The Aesthetic of Immortality
Scroll through social media and you’ll see the new look of “forever”: minimalist kitchens, grayscale outfits, monotone meals. Smoothies measured by the milligram. Perfect posture, vacant eyes.
It’s health without heat. Wellness without warmth.
The body—the very miracle they’re trying to preserve—starts to look less like a vessel of experience and more like a lab sample. It’s as if the pursuit of immortality has sterilized the aesthetics of life itself.
The irony is that the more these men try to look eternal, the less human they appear.
The Fear Beneath the Science

At its core, longevity culture isn’t really about science. It’s about fear.
Fear of irrelevance.
Fear of loss.
Fear of death.
And like all fear-based systems, it manifests as control.
Control the food.
Control the light.
Control the DNA.
But control and vitality are opposites. One contracts. The other expands.
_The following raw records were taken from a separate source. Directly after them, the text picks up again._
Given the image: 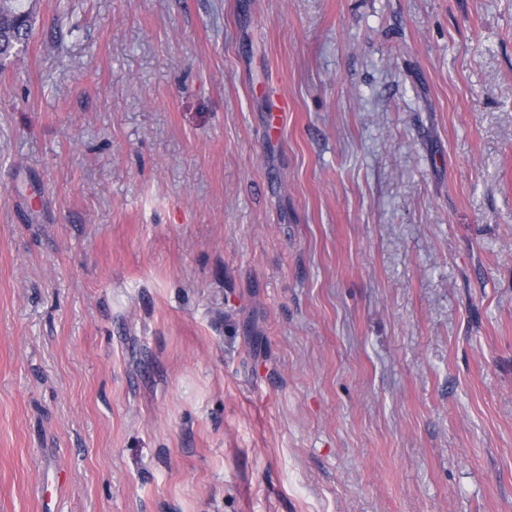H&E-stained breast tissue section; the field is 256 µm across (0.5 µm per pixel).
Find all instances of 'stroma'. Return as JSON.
I'll list each match as a JSON object with an SVG mask.
<instances>
[{
  "instance_id": "stroma-1",
  "label": "stroma",
  "mask_w": 512,
  "mask_h": 512,
  "mask_svg": "<svg viewBox=\"0 0 512 512\" xmlns=\"http://www.w3.org/2000/svg\"><path fill=\"white\" fill-rule=\"evenodd\" d=\"M0 512H512V0H39Z\"/></svg>"
}]
</instances>
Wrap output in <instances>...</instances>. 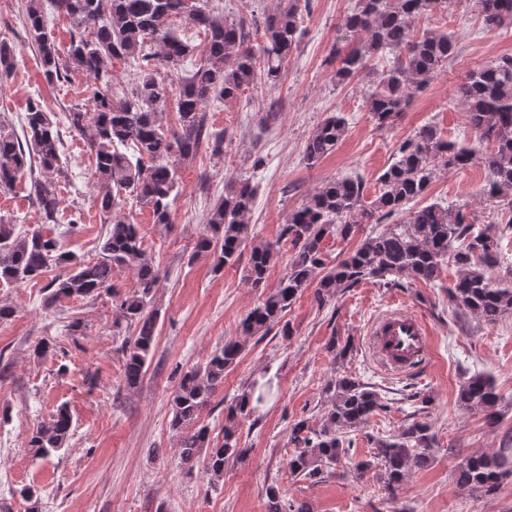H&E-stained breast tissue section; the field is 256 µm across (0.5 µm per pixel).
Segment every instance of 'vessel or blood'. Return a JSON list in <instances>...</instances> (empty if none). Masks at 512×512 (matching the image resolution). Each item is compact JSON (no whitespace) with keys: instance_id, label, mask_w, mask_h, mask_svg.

True health isn’t sterile—it’s dynamic, sensual, unpredictable. It allows for cake, for chaos, for late-night laughter that spikes your cortisol but nourishes your soul.
Longevity culture, in its current form, has forgotten that.
The Biohacking Boys Club
There’s also a gender story here. The loudest longevity voices—Johnson, Asprey, Sinclair, Attia—are men. And the language they use mirrors that: hacking, optimizing, conquering.
It’s a model of health that treats the body like a startup and aging like a hostile takeover.
Women, on the other hand, are often punished for the same pursuit.
When women chase vitality or youth, it’s vanity.
When men do it, it’s innovation.
(There is a follow up essay coming later this week from the female perspective.)
Living Longer Isn’t Living Better
To be clear: the science of aging is fascinating. The discoveries around cellular repair, mitochondrial health, and gene expression are real and important.
But the culture around longevity—the ego-driven, death-phobic, aesthetics-over-aliveness version of it—is something else entirely. It’s starting to look less like wellness and more like a form of existential panic.
Because the goal of life isn’t to extend it.
It’s to inhabit it.
And you simply can’t hack your way to balance. You can’t supplement your way to presence.
Maybe Bryan Johnson will live to 150. Maybe Dave Asprey will, too.
But if the price of immortality is the loss of wonder, appetite, and connection—then what’s the point?
Because longevity without vitality isn’t life.
It’s just a longer experiment.
Let’s Discuss
Do you think our obsession with longevity is really about health—or about control?
Would you want to live forever if it meant feeling less alive?
👇 I’d love to hear your take in the comments.
All content and concepts ©Meggen Harris. No reproduction without permission.


This is such a good article .. I was in fitness and there is a fitness influencer I used to follow along bc I thought she was the epitome of health. And then she became obsessed with longevity & Leanness and the more obsessed she became the more unhealthy it seemed to me .
It's actually a little heartbreaking-bc there is new trend with post menopausal women in fitness - extreme leanness and muscle build -is the key to longevity and overall better health. I am not a scientist or biologist and I'm long past my credentials in fitness. But imo they all look - as you described fatigued, stressed and the light in their eyes has been dimmed. There whole life is dictated by low carb high protein food rules , supplements and intense gym routines .It made me appreciate the fat on my body. The lazy days. Protecting my hips and settling into my comfy lounge wear despite not getting a million steps in that day . While I'm an advocate of health, and have been obsessed with it before- I can assuredly say my mental health is ten times better now than when I was obsessed. And my spirit is stronger. And heck no I have zero desire to live to 180 . Good heavens.
Oh, what an interesting reflection. I quite like the idea that you can't algorithm your way out of being human and that "The people most obsessed with longevity often look the least alive."
Aging is a privilege and a blessing. I find it fascinating how we're always trying to escape it.